Le credenziali che hanno portato Mnuchin alla guida del Tesoro americano non sono da ricercare nella sua esperienza politica o come capo di un qualche ente governativo di vigilanza dell’industria finanziaria, bensì nell’ambito della pura speculazione bancaria.

Entrato nella prima metà degli anni Novanta in Goldman Sachs, dove lavorava il padre, Mnuchin ne è diventato vice-presidente nel dicembre del 2001, prima di lasciare l’istituto l’anno successivo con un bonus di oltre 50 milioni di dollari. Dopo Wall Street, Mnuchin si è avventurato nel mondo degli “hedge funds”, finanziando tra l’altro alcuni progetti immobiliari di Donald Trump.

L’ultima parte della sua carriera è stata quella maggiormente indagata dai giornali americani e dal Senato di Washington durante le audizioni che hanno preceduto la conferma alla carica di segretario al Tesoro.

Nel 2009, il fondo di Mnuchin acquistò a un prezzo di favore la banca californiana IndyMac, fortemente coinvolta nella crisi dei mutui “subprime”. Il nuovo istituto venne ribattezzato OneWest e avrebbe subito perseguito un’aggressiva politica di pignoramento degli immobili i cui proprietari non erano più in grado di pagare i mutui contratti. Mnuchin e la sua banca realizzarono profitti enormi con questo genere di speculazione, mentre molti proprietari decisero di avviare cause legali, spesso risolte in patteggiamenti milionari.

Dati forniti:

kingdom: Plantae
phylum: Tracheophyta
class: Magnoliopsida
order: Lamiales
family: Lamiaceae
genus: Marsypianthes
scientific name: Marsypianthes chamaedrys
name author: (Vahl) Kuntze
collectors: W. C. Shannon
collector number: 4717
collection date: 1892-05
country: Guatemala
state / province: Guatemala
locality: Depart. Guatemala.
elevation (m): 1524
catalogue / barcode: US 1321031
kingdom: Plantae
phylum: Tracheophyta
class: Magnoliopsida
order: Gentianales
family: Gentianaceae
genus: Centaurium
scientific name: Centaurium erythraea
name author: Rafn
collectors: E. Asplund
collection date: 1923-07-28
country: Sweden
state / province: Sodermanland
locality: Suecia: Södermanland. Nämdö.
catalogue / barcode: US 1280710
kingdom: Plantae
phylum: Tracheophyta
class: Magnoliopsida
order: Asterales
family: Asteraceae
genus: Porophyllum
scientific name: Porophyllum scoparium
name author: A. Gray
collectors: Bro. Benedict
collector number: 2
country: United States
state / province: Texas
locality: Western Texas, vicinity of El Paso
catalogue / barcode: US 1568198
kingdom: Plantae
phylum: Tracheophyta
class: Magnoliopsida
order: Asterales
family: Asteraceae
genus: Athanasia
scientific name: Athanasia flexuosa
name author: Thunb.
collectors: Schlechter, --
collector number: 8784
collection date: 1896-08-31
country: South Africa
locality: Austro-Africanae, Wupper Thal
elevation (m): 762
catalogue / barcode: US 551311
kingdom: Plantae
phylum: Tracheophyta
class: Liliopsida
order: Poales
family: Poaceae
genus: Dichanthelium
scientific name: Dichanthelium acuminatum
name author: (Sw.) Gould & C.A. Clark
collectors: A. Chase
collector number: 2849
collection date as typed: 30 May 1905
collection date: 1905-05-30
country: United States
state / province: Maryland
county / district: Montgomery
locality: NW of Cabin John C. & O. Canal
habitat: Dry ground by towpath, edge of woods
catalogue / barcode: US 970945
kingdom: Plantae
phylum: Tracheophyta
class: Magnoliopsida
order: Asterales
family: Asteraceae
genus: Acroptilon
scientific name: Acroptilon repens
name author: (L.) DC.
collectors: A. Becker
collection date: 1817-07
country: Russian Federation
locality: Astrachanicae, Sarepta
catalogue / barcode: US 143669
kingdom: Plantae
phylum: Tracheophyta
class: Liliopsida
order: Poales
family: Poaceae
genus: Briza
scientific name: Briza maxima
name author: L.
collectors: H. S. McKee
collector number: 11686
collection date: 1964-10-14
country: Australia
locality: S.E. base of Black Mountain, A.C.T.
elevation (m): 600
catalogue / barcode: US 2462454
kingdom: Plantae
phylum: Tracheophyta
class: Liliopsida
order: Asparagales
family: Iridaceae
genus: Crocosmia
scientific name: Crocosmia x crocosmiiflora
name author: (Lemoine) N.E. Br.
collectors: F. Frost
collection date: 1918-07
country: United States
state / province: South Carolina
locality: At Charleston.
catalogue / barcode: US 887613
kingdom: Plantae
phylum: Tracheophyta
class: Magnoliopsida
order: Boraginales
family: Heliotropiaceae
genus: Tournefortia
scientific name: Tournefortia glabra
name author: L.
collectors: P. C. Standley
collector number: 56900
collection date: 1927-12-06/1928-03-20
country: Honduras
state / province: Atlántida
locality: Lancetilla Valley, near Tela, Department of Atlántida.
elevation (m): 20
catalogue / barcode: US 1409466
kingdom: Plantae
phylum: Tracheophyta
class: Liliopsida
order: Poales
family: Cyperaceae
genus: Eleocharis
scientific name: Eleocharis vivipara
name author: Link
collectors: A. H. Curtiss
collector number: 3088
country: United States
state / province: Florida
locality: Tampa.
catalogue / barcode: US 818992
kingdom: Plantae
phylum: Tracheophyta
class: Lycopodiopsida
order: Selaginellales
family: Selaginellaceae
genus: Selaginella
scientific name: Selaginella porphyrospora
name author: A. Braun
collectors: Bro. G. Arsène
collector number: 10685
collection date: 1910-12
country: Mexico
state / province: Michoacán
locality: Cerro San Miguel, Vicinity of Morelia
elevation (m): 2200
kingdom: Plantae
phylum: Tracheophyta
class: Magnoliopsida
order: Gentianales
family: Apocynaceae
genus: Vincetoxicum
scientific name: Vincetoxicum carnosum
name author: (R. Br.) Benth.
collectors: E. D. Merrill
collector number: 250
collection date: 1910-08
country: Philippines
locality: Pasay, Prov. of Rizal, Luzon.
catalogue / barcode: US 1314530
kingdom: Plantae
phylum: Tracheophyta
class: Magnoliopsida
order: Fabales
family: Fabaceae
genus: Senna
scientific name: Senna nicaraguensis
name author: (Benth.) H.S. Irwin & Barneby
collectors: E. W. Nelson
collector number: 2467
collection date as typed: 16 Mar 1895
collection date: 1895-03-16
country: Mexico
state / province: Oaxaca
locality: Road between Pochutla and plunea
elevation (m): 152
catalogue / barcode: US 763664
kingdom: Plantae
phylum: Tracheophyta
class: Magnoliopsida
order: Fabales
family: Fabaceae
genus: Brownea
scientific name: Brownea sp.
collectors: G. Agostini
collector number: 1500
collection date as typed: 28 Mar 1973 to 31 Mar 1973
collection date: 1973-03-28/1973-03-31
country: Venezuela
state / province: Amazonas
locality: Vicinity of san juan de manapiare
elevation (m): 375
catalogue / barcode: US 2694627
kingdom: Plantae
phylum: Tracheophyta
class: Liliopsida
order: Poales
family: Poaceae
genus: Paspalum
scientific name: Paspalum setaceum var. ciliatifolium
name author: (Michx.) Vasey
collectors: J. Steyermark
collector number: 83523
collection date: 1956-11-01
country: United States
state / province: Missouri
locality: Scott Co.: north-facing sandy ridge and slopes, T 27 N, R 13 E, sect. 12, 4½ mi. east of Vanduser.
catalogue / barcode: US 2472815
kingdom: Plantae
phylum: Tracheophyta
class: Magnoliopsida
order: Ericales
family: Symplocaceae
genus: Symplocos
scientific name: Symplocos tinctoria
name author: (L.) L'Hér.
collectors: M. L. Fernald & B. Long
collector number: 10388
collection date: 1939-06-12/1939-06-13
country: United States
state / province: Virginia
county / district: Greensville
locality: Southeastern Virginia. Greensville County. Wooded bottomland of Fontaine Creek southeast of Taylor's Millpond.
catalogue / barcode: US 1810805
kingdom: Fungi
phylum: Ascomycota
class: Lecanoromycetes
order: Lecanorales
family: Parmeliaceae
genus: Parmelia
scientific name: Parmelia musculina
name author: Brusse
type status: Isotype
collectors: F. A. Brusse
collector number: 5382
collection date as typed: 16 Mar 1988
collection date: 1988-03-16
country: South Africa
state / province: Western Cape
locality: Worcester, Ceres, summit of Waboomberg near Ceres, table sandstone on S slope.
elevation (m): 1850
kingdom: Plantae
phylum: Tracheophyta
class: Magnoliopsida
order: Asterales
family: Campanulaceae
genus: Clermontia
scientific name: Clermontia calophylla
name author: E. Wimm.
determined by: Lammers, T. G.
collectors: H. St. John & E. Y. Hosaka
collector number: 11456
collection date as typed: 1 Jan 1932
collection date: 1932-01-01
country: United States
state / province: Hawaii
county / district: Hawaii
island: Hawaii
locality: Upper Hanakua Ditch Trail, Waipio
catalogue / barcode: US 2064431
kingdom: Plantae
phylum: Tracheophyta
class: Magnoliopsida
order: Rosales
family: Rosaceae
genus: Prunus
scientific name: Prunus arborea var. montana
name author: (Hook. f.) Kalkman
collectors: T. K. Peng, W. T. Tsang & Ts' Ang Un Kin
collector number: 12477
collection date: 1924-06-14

Compiti richiesti:
a – Nel testo su Mnuchin, quale nome ricevette la banca IndyMac dopo l'acquisto da parte del fondo di Mnuchin?
b – Cita dal testo su Mnuchin tutto il passo che va da "Entrato nella prima" fino a "di Donald Trump.".

Soluzioni svolte:
a – OneWest.

b –
Entrato nella prima metà degli anni Novanta in Goldman Sachs, dove lavorava il padre, Mnuchin ne è diventato vice-presidente nel dicembre del 2001, prima di lasciare l’istituto l’anno successivo con un bonus di oltre 50 milioni di dollari. Dopo Wall Street, Mnuchin si è avventurato nel mondo degli “hedge funds”, finanziando tra l’altro alcuni progetti immobiliari di Donald Trump.